• What needs to be done: Every record must be transcribed in its entirety, apart from the images, which are to be omitted.

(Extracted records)
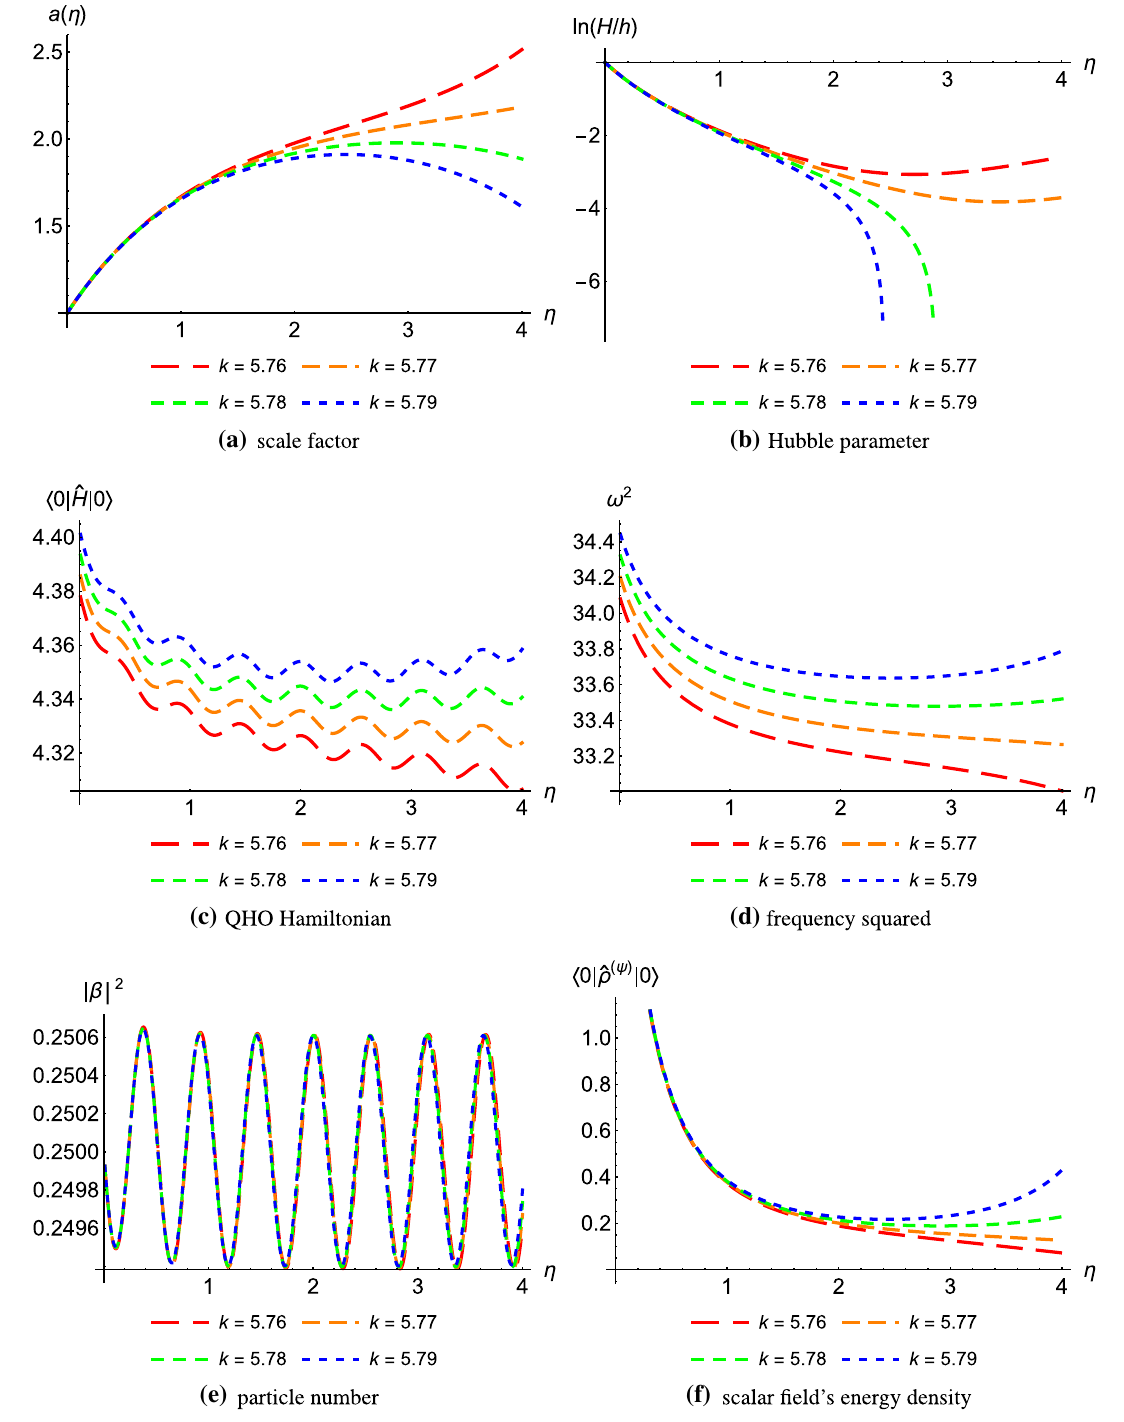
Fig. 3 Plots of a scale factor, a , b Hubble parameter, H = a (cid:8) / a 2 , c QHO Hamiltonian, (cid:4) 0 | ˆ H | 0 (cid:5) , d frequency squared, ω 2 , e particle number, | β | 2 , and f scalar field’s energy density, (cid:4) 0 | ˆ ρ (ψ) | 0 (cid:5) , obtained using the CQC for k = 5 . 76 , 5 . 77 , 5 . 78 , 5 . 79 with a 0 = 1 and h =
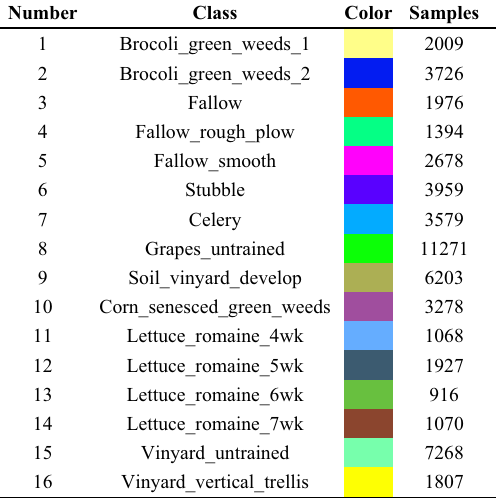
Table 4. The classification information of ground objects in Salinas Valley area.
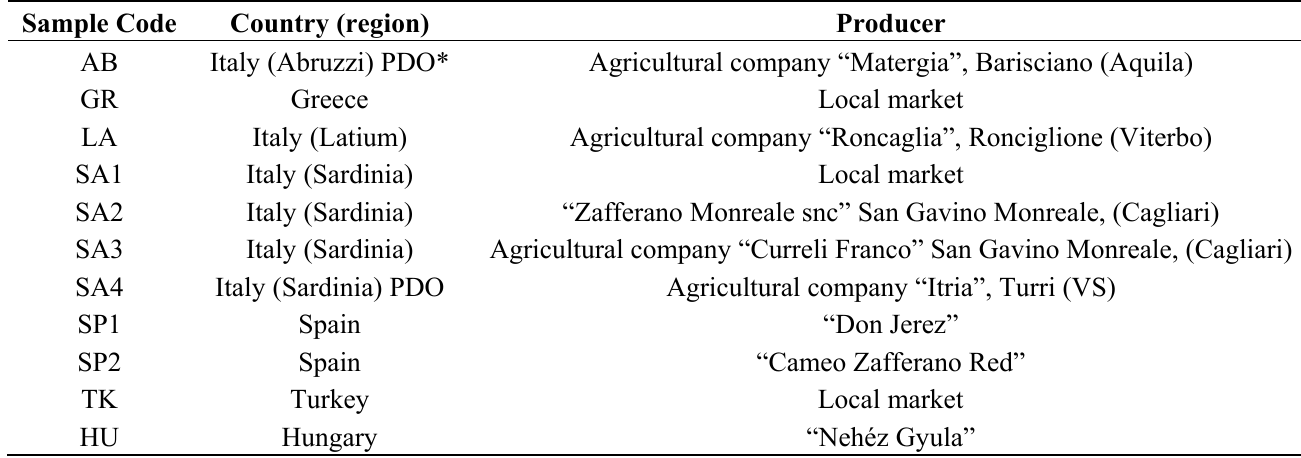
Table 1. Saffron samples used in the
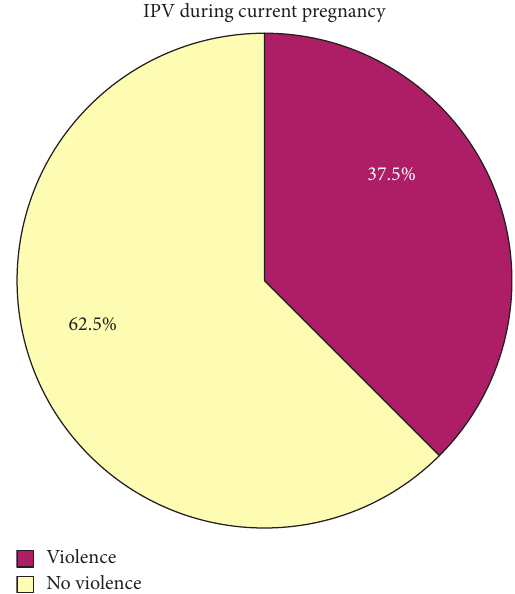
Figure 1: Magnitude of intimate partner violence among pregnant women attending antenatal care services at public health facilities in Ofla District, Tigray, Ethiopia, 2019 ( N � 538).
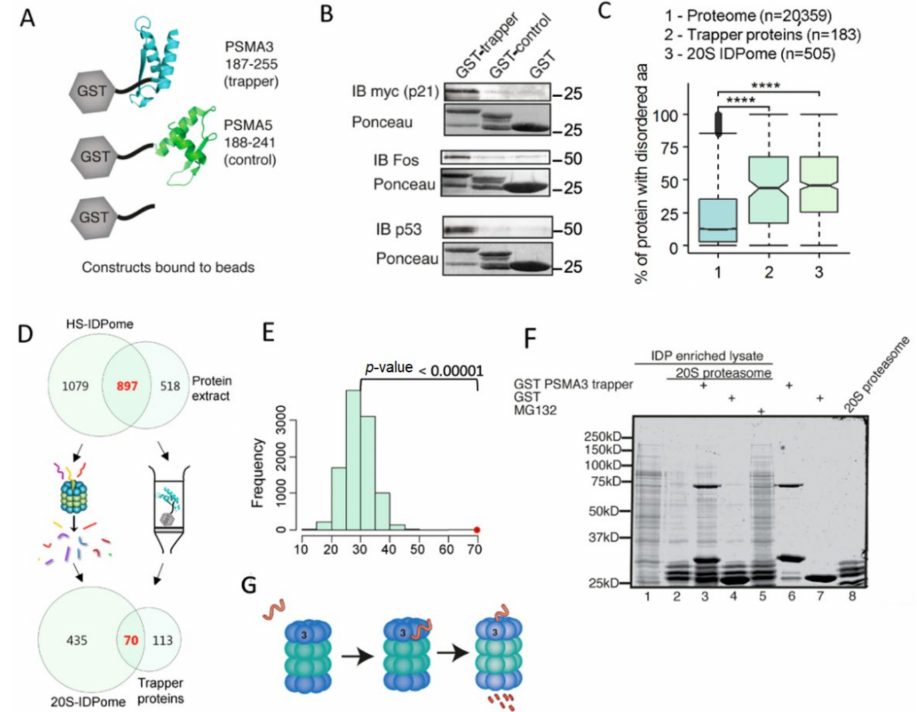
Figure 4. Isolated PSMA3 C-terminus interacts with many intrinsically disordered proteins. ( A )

• Task solution:
Fig. 3 Plots of a scale factor, a , b Hubble parameter, H = a (cid:8) / a 2 , c QHO Hamiltonian, (cid:4) 0 | ˆ H | 0 (cid:5) , d frequency squared, ω 2 , e particle number, | β | 2 , and f scalar field’s energy density, (cid:4) 0 | ˆ ρ (ψ) | 0 (cid:5) , obtained using the CQC for k = 5 . 76 , 5 . 77 , 5 . 78 , 5 . 79 with a 0 = 1 and h =
Table 4. The classification information of ground objects in Salinas Valley area.
Table 1. Saffron samples used in the
Figure 1: Magnitude of intimate partner violence among pregnant women attending antenatal care services at public health facilities in Ofla District, Tigray, Ethiopia, 2019 ( N � 538).
Figure 4. Isolated PSMA3 C-terminus interacts with many intrinsically disordered proteins. ( A )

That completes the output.